### Aufgabenstellung
Schreibe aus den Einträgen unten die Zeilen von der Zeile mit „примерах окончательную оптимальную“ bis zur Zeile mit „горизонтальных объемах (улей-лежак)“ wortgetreu ab, beide Zeilen eingeschlossen.
+++ Bereitgestellte Daten +++
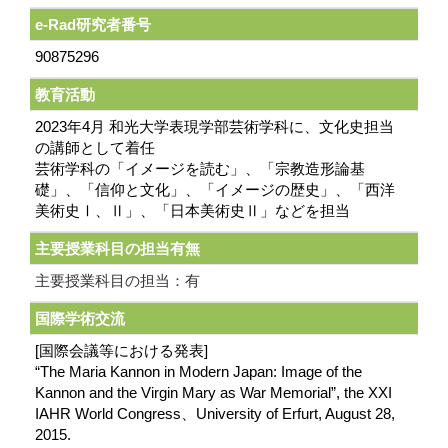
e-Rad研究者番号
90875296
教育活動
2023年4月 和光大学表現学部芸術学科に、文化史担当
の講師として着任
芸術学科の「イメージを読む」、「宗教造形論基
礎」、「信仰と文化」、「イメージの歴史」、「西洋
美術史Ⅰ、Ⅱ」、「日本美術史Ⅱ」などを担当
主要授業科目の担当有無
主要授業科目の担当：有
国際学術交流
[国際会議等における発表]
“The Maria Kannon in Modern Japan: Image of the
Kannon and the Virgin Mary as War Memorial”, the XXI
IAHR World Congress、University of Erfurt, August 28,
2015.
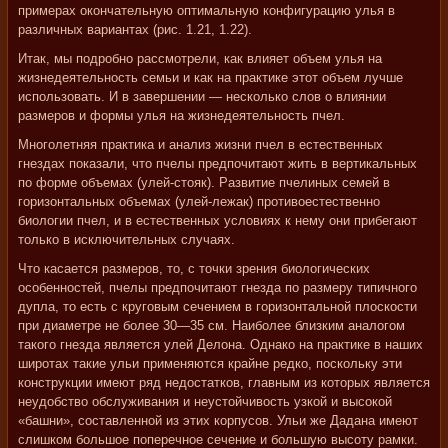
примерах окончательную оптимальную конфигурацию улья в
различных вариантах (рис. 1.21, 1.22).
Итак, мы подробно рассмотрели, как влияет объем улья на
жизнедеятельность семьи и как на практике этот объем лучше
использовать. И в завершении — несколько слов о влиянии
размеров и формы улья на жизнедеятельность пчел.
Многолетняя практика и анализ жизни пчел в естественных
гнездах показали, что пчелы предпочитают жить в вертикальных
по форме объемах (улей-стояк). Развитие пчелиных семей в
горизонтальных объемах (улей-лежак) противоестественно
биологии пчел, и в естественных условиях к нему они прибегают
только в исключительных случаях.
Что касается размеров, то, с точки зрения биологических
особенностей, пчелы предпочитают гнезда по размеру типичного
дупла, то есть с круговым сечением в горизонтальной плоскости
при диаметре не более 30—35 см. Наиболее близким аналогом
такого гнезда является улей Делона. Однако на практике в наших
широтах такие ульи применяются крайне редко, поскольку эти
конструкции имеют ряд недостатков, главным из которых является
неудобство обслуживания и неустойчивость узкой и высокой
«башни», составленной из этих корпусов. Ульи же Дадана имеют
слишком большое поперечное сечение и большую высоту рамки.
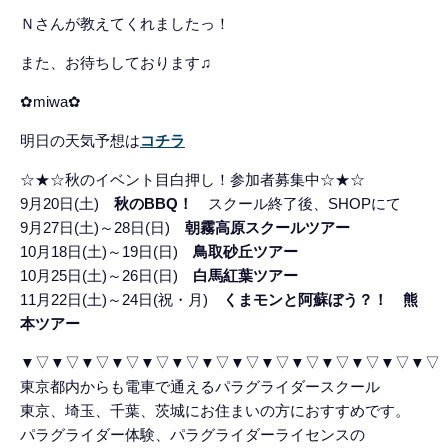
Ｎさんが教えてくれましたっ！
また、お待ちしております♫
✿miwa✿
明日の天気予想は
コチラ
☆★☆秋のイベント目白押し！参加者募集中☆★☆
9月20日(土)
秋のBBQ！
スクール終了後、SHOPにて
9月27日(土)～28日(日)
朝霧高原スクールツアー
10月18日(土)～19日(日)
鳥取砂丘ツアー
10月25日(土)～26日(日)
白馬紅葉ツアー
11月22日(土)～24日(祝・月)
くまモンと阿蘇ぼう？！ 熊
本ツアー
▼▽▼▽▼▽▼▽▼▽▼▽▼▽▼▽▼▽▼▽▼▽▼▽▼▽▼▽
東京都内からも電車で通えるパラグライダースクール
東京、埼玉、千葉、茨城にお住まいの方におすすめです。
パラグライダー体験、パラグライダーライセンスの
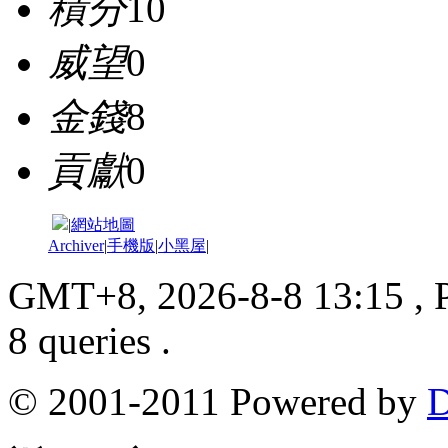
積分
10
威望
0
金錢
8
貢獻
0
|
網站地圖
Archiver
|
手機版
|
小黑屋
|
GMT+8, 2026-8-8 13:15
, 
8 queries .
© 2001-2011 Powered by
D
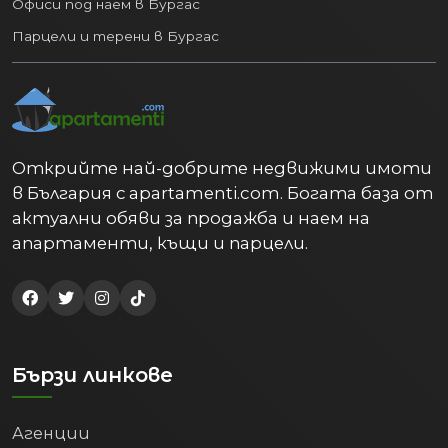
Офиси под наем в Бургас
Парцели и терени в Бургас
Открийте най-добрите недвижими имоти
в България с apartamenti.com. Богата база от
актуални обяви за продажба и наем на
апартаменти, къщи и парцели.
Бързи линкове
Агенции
+++
+++ Bereitgestellte Daten +++
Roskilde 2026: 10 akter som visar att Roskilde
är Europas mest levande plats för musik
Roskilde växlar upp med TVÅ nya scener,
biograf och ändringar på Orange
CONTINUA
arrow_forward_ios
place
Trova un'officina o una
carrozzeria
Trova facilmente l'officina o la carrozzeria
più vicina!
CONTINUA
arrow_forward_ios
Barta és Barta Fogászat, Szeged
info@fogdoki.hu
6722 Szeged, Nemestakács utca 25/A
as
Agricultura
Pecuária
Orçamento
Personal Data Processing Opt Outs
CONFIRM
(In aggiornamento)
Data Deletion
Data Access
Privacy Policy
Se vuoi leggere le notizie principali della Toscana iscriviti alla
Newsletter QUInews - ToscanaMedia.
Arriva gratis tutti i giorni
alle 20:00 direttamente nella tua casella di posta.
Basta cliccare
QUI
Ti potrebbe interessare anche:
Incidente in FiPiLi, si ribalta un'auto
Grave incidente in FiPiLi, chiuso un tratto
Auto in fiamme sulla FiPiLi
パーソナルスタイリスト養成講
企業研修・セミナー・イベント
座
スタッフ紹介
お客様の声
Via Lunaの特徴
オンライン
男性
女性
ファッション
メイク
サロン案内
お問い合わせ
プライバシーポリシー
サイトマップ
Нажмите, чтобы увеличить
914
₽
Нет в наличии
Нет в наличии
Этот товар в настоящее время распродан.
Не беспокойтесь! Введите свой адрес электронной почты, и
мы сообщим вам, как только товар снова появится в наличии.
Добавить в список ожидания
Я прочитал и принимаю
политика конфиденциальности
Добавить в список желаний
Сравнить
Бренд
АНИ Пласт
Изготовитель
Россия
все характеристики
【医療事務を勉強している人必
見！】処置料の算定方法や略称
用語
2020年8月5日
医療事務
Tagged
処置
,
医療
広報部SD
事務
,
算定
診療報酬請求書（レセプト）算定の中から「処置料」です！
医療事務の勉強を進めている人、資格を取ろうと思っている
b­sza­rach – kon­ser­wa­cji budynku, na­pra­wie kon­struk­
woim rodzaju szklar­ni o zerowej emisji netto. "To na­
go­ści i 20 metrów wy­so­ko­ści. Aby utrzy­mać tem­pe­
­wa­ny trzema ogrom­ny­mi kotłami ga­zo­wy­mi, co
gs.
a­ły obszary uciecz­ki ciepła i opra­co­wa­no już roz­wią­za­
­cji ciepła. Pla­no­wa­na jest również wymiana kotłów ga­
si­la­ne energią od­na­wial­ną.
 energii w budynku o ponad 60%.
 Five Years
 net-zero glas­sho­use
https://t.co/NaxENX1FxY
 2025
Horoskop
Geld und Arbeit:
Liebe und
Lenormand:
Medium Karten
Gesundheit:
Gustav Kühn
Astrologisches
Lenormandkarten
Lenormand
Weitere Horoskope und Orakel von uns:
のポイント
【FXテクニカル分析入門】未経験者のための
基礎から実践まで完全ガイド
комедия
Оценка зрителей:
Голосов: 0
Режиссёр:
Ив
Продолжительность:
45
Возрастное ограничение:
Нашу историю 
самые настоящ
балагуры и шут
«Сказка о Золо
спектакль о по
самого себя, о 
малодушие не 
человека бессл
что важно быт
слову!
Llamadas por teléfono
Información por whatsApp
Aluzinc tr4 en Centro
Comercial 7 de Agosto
+++
### Deine Antwort
примерах окончательную оптимальную конфигурацию улья в
различных вариантах (рис. 1.21, 1.22).
Итак, мы подробно рассмотрели, как влияет объем улья на
жизнедеятельность семьи и как на практике этот объем лучше
использовать. И в завершении — несколько слов о влиянии
размеров и формы улья на жизнедеятельность пчел.
Многолетняя практика и анализ жизни пчел в естественных
гнездах показали, что пчелы предпочитают жить в вертикальных
по форме объемах (улей-стояк). Развитие пчелиных семей в
горизонтальных объемах (улей-лежак) противоестественно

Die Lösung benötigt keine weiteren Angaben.